Mariya Jeliazova for Manager: Trust must go both ways – from leader to team, and from team to leader
18.01.2022 Share +
The great collaboration between people within our team comes from the ability to have open discussions, share ideas and from our willingness to help one another once we learn our strengths and weaknesses. More on team culture and the importance of being socially responsible shares our Comms Driver - Mariya Jeliazova, for Manager magazine. See for yourself:
- What is the secret to building and managing a well-performing and close team?
- I don’t think we can talk about a recipe that gives you the products, the order you need to put them in and how to prepare them – there is no secret ingredient. It’s a constant process of improvement, mistakes, active listening, understanding, empathy, mutual learning and realizing the power of what we can achieve together. I’m happy to work in a team that is very diverse in terms of personality types, experience, talents. The great collaboration between us comes from our ability to have open discussions, share ideas and from our willingness to help one another once we learn our strengths and weaknesses. Being close is possible only if there is trust. And it must go both ways – from leader to team, and from team to leader. Building trust is the result of open communication about responsibilities, expectations and priorities. I remember when I first joined TBI, one colleague in my team couldn’t hide their skepticism towards me and my ability to work well with them. What is more, this coincided with the first lockdown and our interactions were strictly online. Eventually, after months of extensive conversations, collaborating on projects and some challenging situations, presently I can count on this person 100% and they can count on me. “The breaking point” came when they realized I am a source of support instead of control. The lesson I learned, once again, is that open communication and perseverance do yield results.

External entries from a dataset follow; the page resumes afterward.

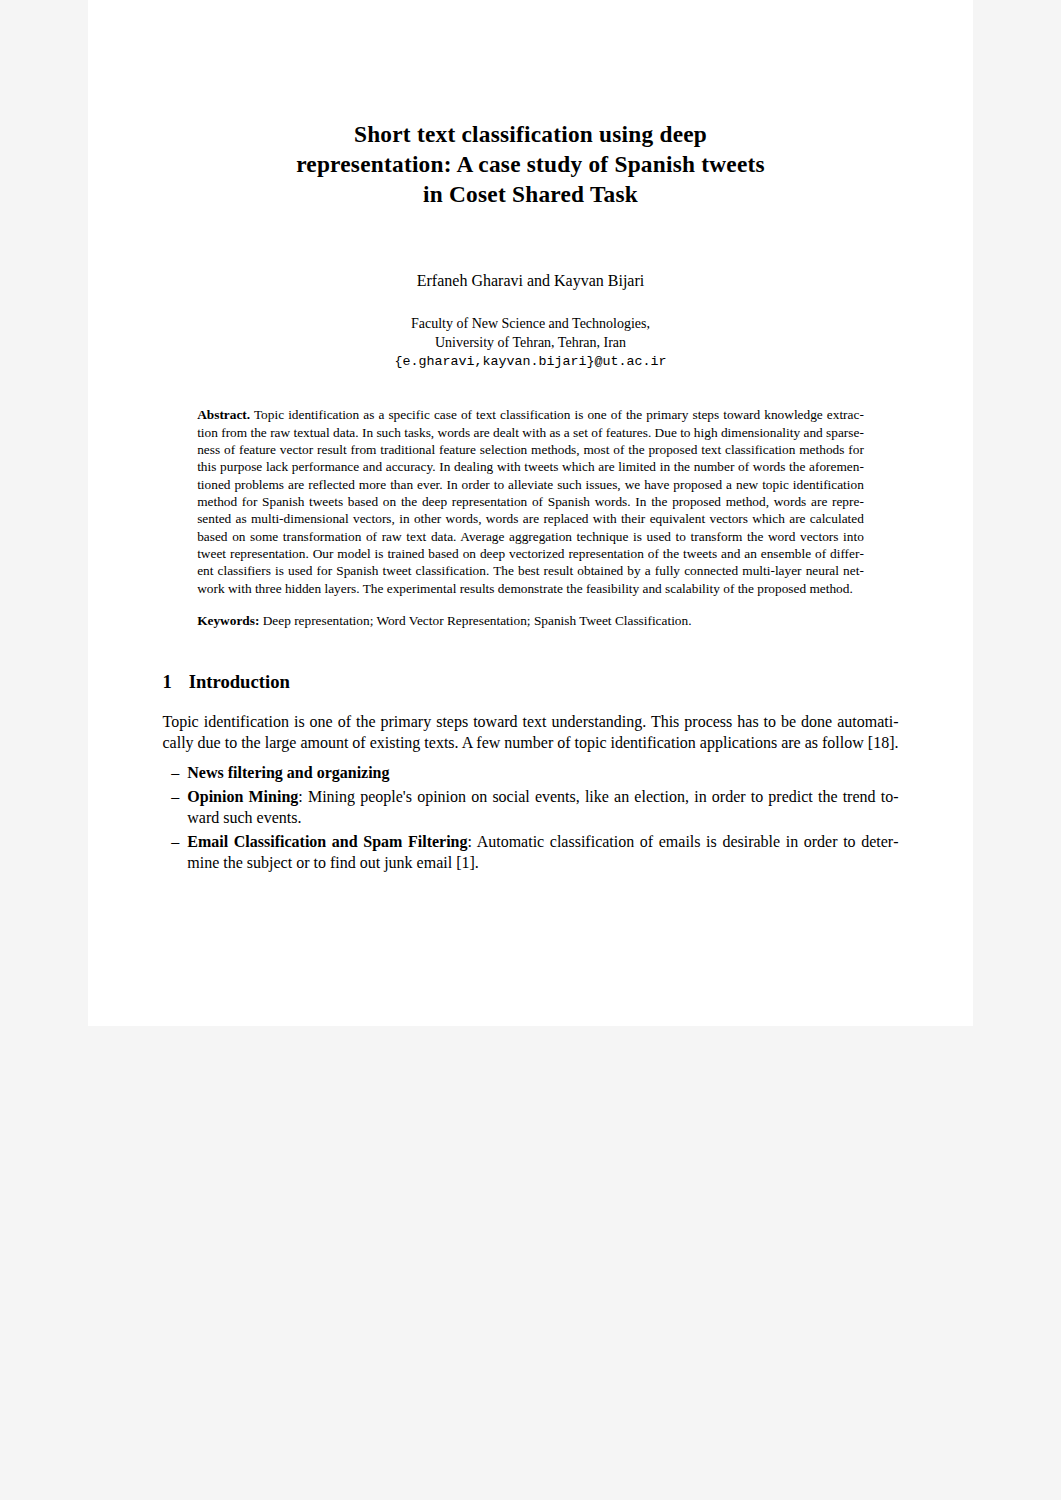Short text classification using deep
representation: A case study of Spanish tweets
in Coset Shared Task
Erfaneh Gharavi and Kayvan Bijari
Faculty of New Science and Technologies,
University of Tehran, Tehran, Iran
{e.gharavi,kayvan.bijari}@ut.ac.ir
Abstract. Topic identification as a specific case of text classification is one of the primary steps toward knowledge extraction from the raw textual data. In such tasks, words are dealt with as a set of features. Due to high dimensionality and sparseness of feature vector result from traditional feature selection methods, most of the proposed text classification methods for this purpose lack performance and accuracy. In dealing with tweets which are limited in the number of words the aforementioned problems are reflected more than ever. In order to alleviate such issues, we have proposed a new topic identification method for Spanish tweets based on the deep representation of Spanish words. In the proposed method, words are represented as multi-dimensional vectors, in other words, words are replaced with their equivalent vectors which are calculated based on some transformation of raw text data. Average aggregation technique is used to transform the word vectors into tweet representation. Our model is trained based on deep vectorized representation of the tweets and an ensemble of different classifiers is used for Spanish tweet classification. The best result obtained by a fully connected multi-layer neural network with three hidden layers. The experimental results demonstrate the feasibility and scalability of the proposed method.
Keywords: Deep representation; Word Vector Representation; Spanish Tweet Classification.
1 Introduction
Topic identification is one of the primary steps toward text understanding. This process has to be done automatically due to the large amount of existing texts. A few number of topic identification applications are as follow [18].
News filtering and organizing
Opinion Mining: Mining people's opinion on social events, like an election, in order to predict the trend toward such events.
Email Classification and Spam Filtering: Automatic classification of emails is desirable in order to determine the subject or to find out junk email [1].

- How important is it that a company is socially responsible and supports projects that benefit society?
- Every company is a community of people who are the driver of the culture and the values prevalent in the organization. If the management supports the people in this community in taking the time to share their ideas for charity causes, give them access to internal communication channels to inform their colleagues, then being socially responsible takes human instead of corporate form. This is exactly our model at TBI – everyone is free to share an initiative or a story that touched them and can urge their teammates to join in. There are dozens of charitable causes we support in one way or another. Among them are the purchase of a utensils sterilizer for hearing-impaired children, providing food products for the elderly, collecting children’s books for foster care establishments, improving the urban landscape by planting trees, changing the paint of children’s playgrounds and many more. Among the most recent ones was the participation of over 50 colleagues and partners in the annual charity Run2Gether event supporting people with disabilities. The impressive part is that after a colleague mentioned the cause, in just one week we managed to get this great number of participants (we were, in fact, among the biggest company teams). Apart from informing people and encouraging them to take part, the company covered participation fees and used the amount for the construction of an adapted career hub giving people of different abilities more professional opportunities.

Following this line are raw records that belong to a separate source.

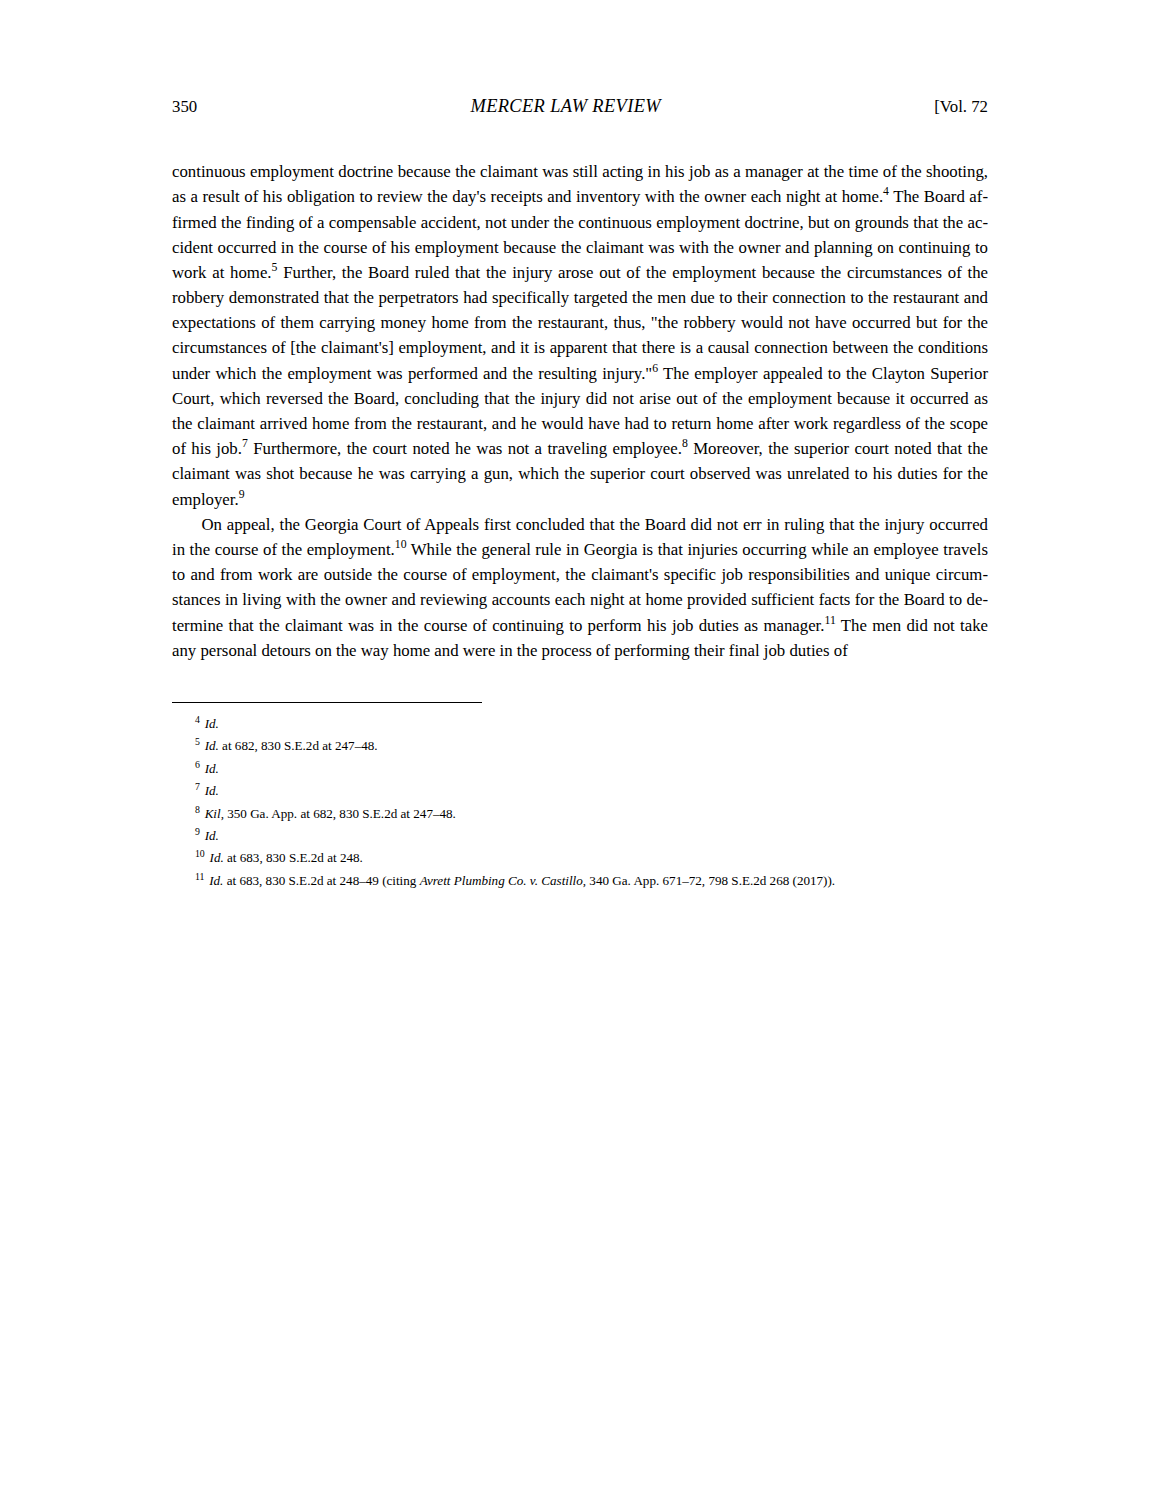350 MERCER LAW REVIEW [Vol. 72
continuous employment doctrine because the claimant was still acting in his job as a manager at the time of the shooting, as a result of his obligation to review the day's receipts and inventory with the owner each night at home.4 The Board affirmed the finding of a compensable accident, not under the continuous employment doctrine, but on grounds that the accident occurred in the course of his employment because the claimant was with the owner and planning on continuing to work at home.5 Further, the Board ruled that the injury arose out of the employment because the circumstances of the robbery demonstrated that the perpetrators had specifically targeted the men due to their connection to the restaurant and expectations of them carrying money home from the restaurant, thus, "the robbery would not have occurred but for the circumstances of [the claimant's] employment, and it is apparent that there is a causal connection between the conditions under which the employment was performed and the resulting injury."6 The employer appealed to the Clayton Superior Court, which reversed the Board, concluding that the injury did not arise out of the employment because it occurred as the claimant arrived home from the restaurant, and he would have had to return home after work regardless of the scope of his job.7 Furthermore, the court noted he was not a traveling employee.8 Moreover, the superior court noted that the claimant was shot because he was carrying a gun, which the superior court observed was unrelated to his duties for the employer.9
On appeal, the Georgia Court of Appeals first concluded that the Board did not err in ruling that the injury occurred in the course of the employment.10 While the general rule in Georgia is that injuries occurring while an employee travels to and from work are outside the course of employment, the claimant's specific job responsibilities and unique circumstances in living with the owner and reviewing accounts each night at home provided sufficient facts for the Board to determine that the claimant was in the course of continuing to perform his job duties as manager.11 The men did not take any personal detours on the way home and were in the process of performing their final job duties of
4 Id.
5 Id. at 682, 830 S.E.2d at 247–48.
6 Id.
7 Id.
8 Kil, 350 Ga. App. at 682, 830 S.E.2d at 247–48.
9 Id.
10 Id. at 683, 830 S.E.2d at 248.
11 Id. at 683, 830 S.E.2d at 248–49 (citing Avrett Plumbing Co. v. Castillo, 340 Ga. App. 671–72, 798 S.E.2d 268 (2017)).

- If you are an advocate for a charity cause, please tell us about it.
- Every charitable cause needs its advocates. I personally take part in different initiatives, one way or another. The ones of “One Percent Change” are especially moving to me because the organization’s model of doing diverse causes every month that are measurable, could be completed in a short period and have a long-term impact is extremely sustainable. The bigger goal is to change attitudes and help people realize that charitable giving is not a single act and if it turns into a habit, we will see a positive long-term change.
- What three qualities of a responsible business leader do you have?
- Personally, as well as professionally: prioritization, the ability to value and celebrate small victories so you could be motivated for bigger ones and being there for my team whenever they need my support.
- What and who do you turn to in difficult moments?
- Mostly to my family and friends, as well as to a few people I consider mentors. And, of course, to myself and my belief that, as long as we are physically and mentally well, we can find a solution to even the most complex problem.